## Exercise goal
Every line holding "productKey" should be copied from the records below.

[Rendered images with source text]
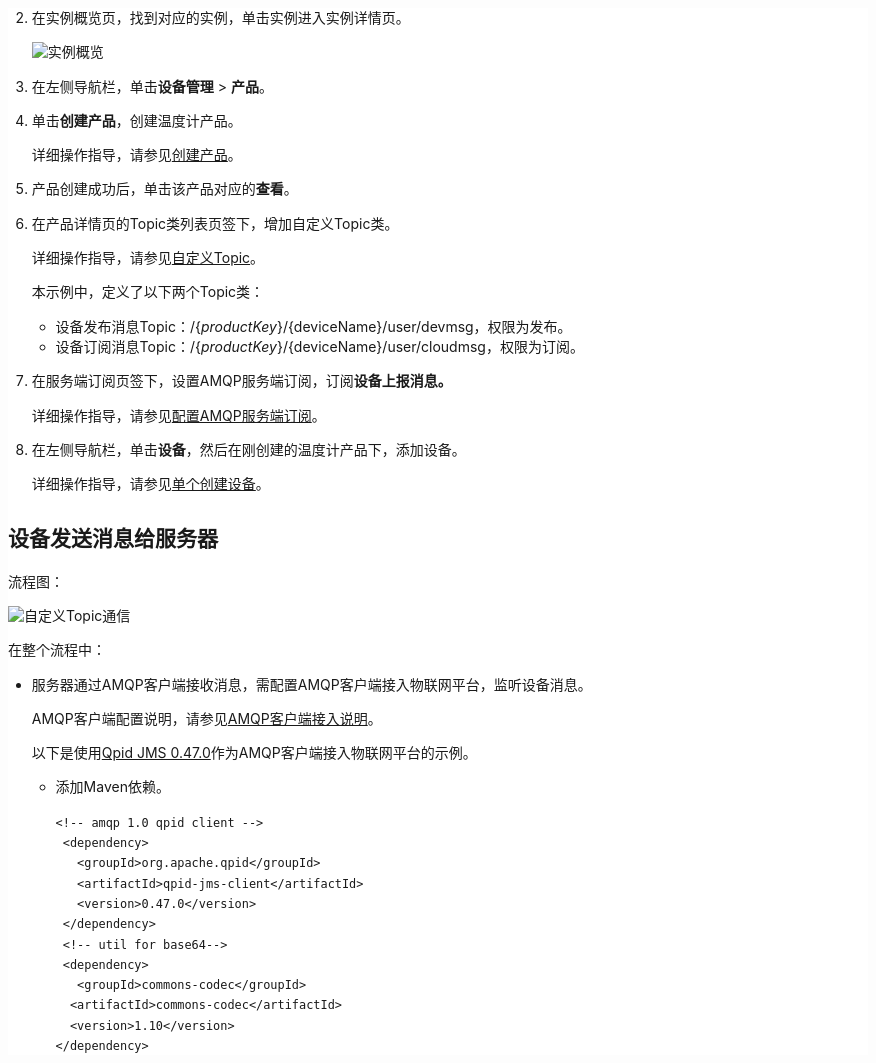 2.  在实例概览页，找到对应的实例，单击实例进入实例详情页。

    ![实例概览](https://static-aliyun-doc.oss-cn-hangzhou.aliyuncs.com/assets/img/zh-CN/9275903061/p174584.png)

3.  在左侧导航栏，单击**设备管理** \> **产品**。

4.  单击**创建产品**，创建温度计产品。

    详细操作指导，请参见[创建产品](/cn.zh-CN/设备接入/创建产品.md)。

5.  产品创建成功后，单击该产品对应的**查看**。

6.  在产品详情页的Topic类列表页签下，增加自定义Topic类。

    详细操作指导，请参见[自定义Topic](/cn.zh-CN/设备接入/消息通信Topic/自定义Topic.md)。

    本示例中，定义了以下两个Topic类：

    -   设备发布消息Topic：/$\{productKey\}/$\{deviceName\}/user/devmsg，权限为发布。
    -   设备订阅消息Topic：/$\{productKey\}/$\{deviceName\}/user/cloudmsg，权限为订阅。
7.  在服务端订阅页签下，设置AMQP服务端订阅，订阅**设备上报消息。**

    详细操作指导，请参见[配置AMQP服务端订阅](/cn.zh-CN/消息通信/服务端订阅/使用AMQP服务端订阅/配置AMQP服务端订阅.md)。

8.  在左侧导航栏，单击**设备**，然后在刚创建的温度计产品下，添加设备。

    详细操作指导，请参见[单个创建设备](/cn.zh-CN/设备接入/创建设备/单个创建设备.md)。


## 设备发送消息给服务器

流程图：

![自定义Topic通信](https://static-aliyun-doc.oss-cn-hangzhou.aliyuncs.com/assets/img/zh-CN/7447749951/p48448.png)

在整个流程中：

-   服务器通过AMQP客户端接收消息，需配置AMQP客户端接入物联网平台，监听设备消息。

    AMQP客户端配置说明，请参见[AMQP客户端接入说明](/cn.zh-CN/消息通信/服务端订阅/使用AMQP服务端订阅/AMQP客户端接入说明.md)。

    以下是使用[Qpid JMS 0.47.0](https://qpid.apache.org/releases/qpid-jms-0.47.0/index.html)作为AMQP客户端接入物联网平台的示例。

    -   添加Maven依赖。

        ```
        <!-- amqp 1.0 qpid client -->
         <dependency>
           <groupId>org.apache.qpid</groupId>
           <artifactId>qpid-jms-client</artifactId>
           <version>0.47.0</version>
         </dependency>
         <!-- util for base64-->
         <dependency>
           <groupId>commons-codec</groupId>
          <artifactId>commons-codec</artifactId>
          <version>1.10</version>
        </dependency>
        ```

## Completed exercise
    -   设备发布消息Topic：/$\{productKey\}/$\{deviceName\}/user/devmsg，权限为发布。
    -   设备订阅消息Topic：/$\{productKey\}/$\{deviceName\}/user/cloudmsg，权限为订阅。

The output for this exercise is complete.